La crítica lo ha denominado, a menudo, «escritor de la imagen» y a su estilo lo han clasificado como «impresionismo paisajista». Lo cierto es que la lectura de sus descripciones nos puede evocar fácilmente a un cuadro de Sorolla, pintor al que reconoce en sus escritos profusa admiración: «Pintor sereno y dueño de sí en época de hacendosas veleidades. Pintor dueño de sí, de su mente y de su mano, al tiempo que otros caían en complacencias infantiles. Todo, en fin, lo tocado por el pincel de Sorolla, cobra inefable carácter etéreo». No solo la pintura, también el séptimo arte influyó es su tratamiento del paisaje. Azorín se confesó en numerosas ocasiones gran aficionado del cine, lo que comprobamos en su prosa. En una de sus más célebres obras, La voluntad, destaca especialmente este efecto con el que consigue que una línea tras otra se sigan como con una cámara de cinematográfica: «El cielo se extiende en tersa bóveda de joyante seda azul. Radiante, limpio, preciso aparece el pueblo en la falda del monte». Queda patente en este brevísimo fragmento, por otro lado, la maestría de Azorín en el uso de adjetivos.

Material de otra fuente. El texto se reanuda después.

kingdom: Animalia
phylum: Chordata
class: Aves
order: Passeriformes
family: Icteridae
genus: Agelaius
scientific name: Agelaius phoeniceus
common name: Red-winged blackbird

Su lenguaje es conciso pero muy preciso, logrando imprimir en la mente del lector una imagen clara con gran poeticidad.
Por fin en 1896 el autor aterrizó en Madrid. Ciudad donde confluyen los grandes nombres de la Generación del 98, cuya denominación consagró Azorín en varios artículos. Empezó colaborando en el periódico El País, para el cual estuvo escribiendo un artículo cada noche durante un año entero sin cobrar. Fue despedido de este medio por una crónica que levantó alta controversia en la que se posicionaba a favor del amor libre y en contra del matrimonio, cuestionando la familia tradicional cristiana.

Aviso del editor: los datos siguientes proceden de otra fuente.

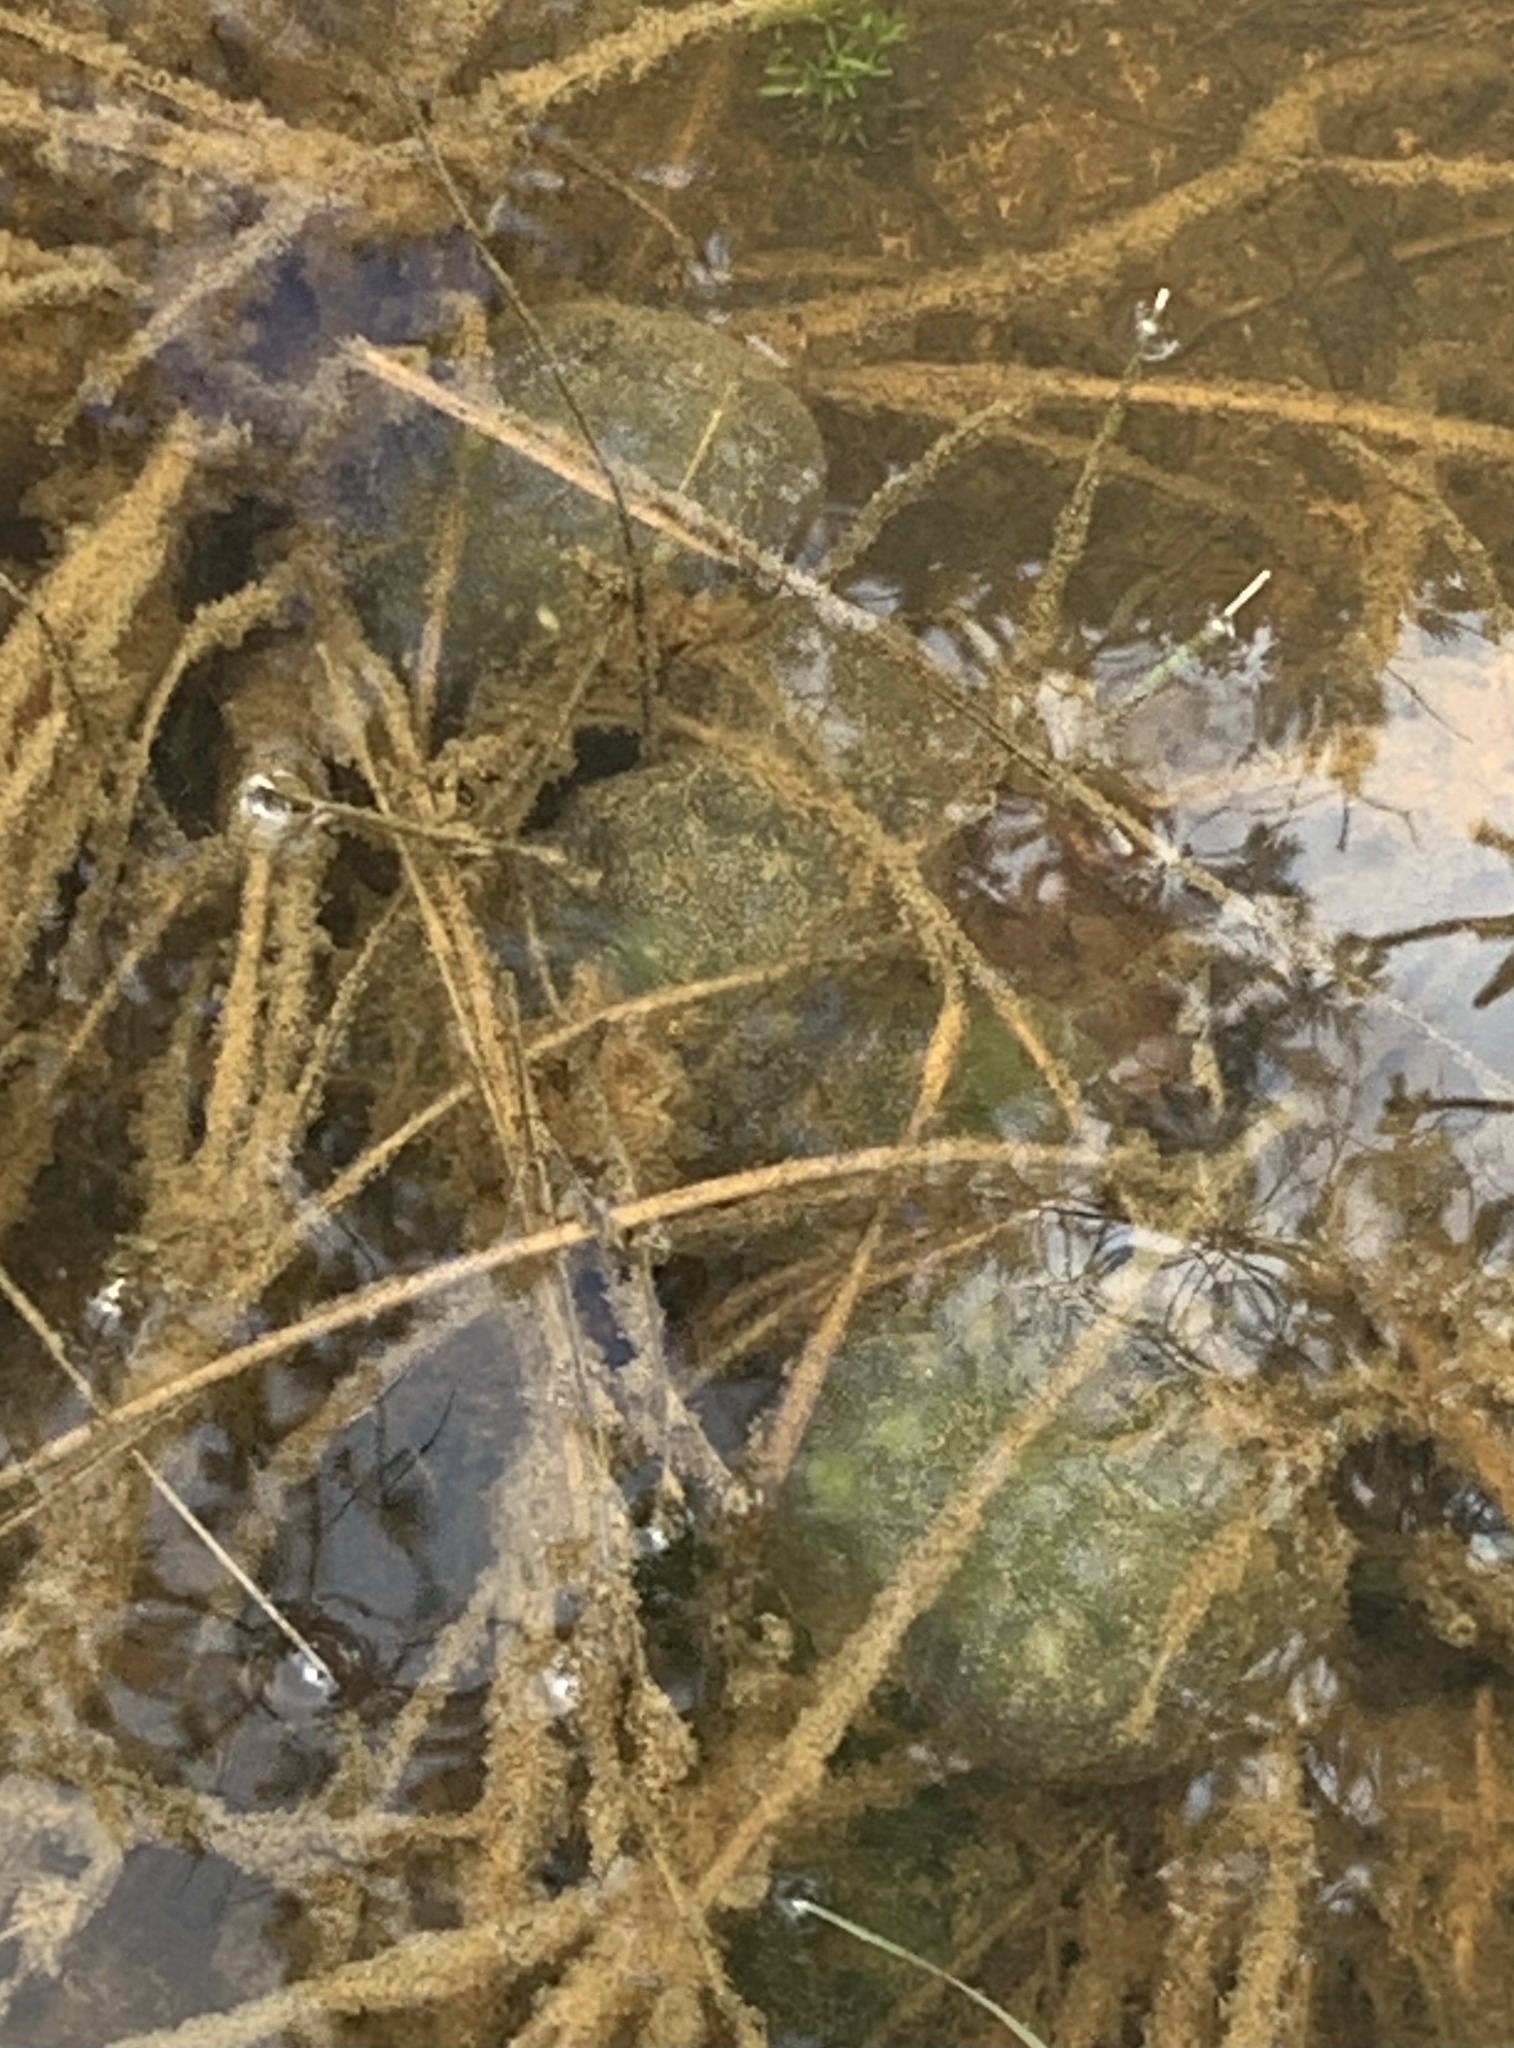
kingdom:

Poco después, emprende su famosa expedición por la Mancha, recorriendo varios pueblos que aparecen en El Quijote. Fruto de este viaje nace una de sus obras más famosas: La ruta de Don Quijote (1905) donde también queda reflejado su amor por los clásicos literarios. En este reportaje, a través de los pueblos olvidados castellanos, Azorín encuentra lo que a su parecer debe ser la identidad de España, tan ansiosamente buscada por la Generación del 98. Con este mismo espíritu de conocer de primera mano la España pequeña de los pueblos realizó otra ruta por Andalucía. Allí se topó con la miseria y la pobreza de la vida en el campo y de los jornaleros, que trató de denunciar en varios de sus artículos.
Tras la Guerra Civil comenzó su desprestigio, pues optando por evitarse posibles conflictos se posicionó próximo al régimen franquista (a pesar de haberse declarado en otro momento republicano), siempre con el objetivo de poder seguir publicando y dedicarse a la escritura. Hoy, lo recordamos como hombre entregado a las letras. Un escritor innovador en su época, con una técnica única, completamente peculiar, que hizo del paisaje, más que un escenario, un elemento protagonista, dotando a cada ciudad, a cada pueblo y a cada pequeño rincón de una personalidad singular.